Pack & Draught Horse & Donkey

Pack & Draught Horse & Donkey

The relationship of easy familiarity and mutual confidence that characterises modern natural horsemanship was also the case in the best of traditional farming all over the world: owners trusted, and were trusted by, their beasts of burden, tillage or transport (donkeys, mules, horses, oxen, buffaloes, camels, llamas, goats).

Traditionally, horses worked nearly every day and often they learned their trade alongside their mother or another experienced horse. Today, the majority of horses are used only when their owners have free time, typically once a week, making it difficult for the horse to get back into work each time. In driving, there is the added difficulty of contact being restricted to reins and voice only.

Nonetheless, if the horse is well used to groundwork with long reins, not only will he be better prepared for riding, it will be easier for him to adapt to traction - tillage, skidding lumber, drawing cart or carriage.

Training for carrying loads, with some sort of packsaddle, is inherently less complex than training to draw.

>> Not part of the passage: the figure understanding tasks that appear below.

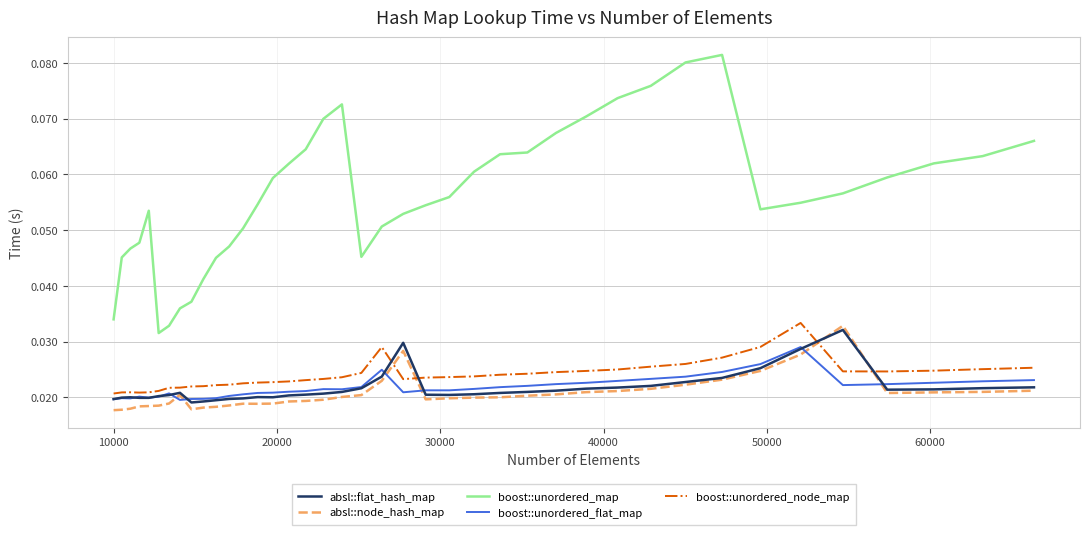

True or false: boost::unordered_node_map and boost::unordered_map intersect in this chart.

False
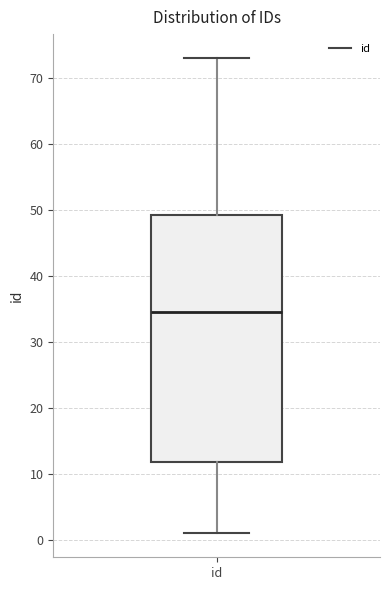

Where is the upper edge of the box for id on the y-axis? The values are not printed on the chart, so give them approximately, as read against the axis.

49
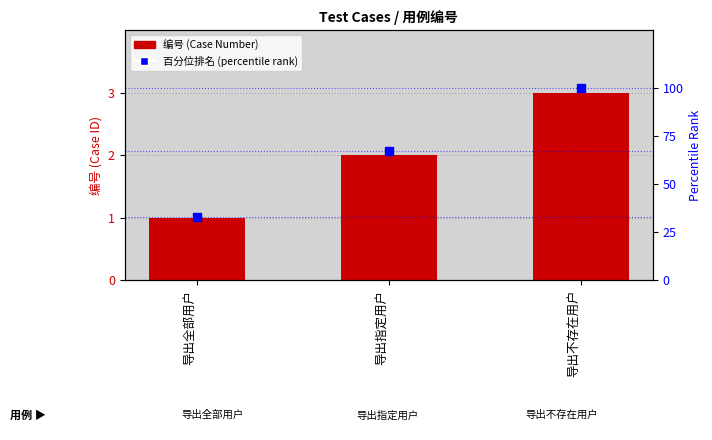

Which series has the largest total across all categories?

百分位排名 (percentile rank)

Perhaps the handler has more to learn here than the horse, donkey or mule, in mastering the fitting of the packsaddle and balancing the load.

In traditional farm horse and donkey training for riding and packing, it was common practice to gradually accustom the animal to having weight on his back, often starting with an empty flour sack, gradually adding sand, next introducing the saddle or packsaddle, then saddle and sack of sand, building weight steadily. At the same time as this paced training was going on, animal and owner were getting to know each other.

By applying knowledge gained from ethology and learning theory, we can compensate for our not having the necessary time for traditional training, especially by more effective communication thanks to a better understanding of the animal’s mind, ideally resulting in the animal being better accompanied in the learning process.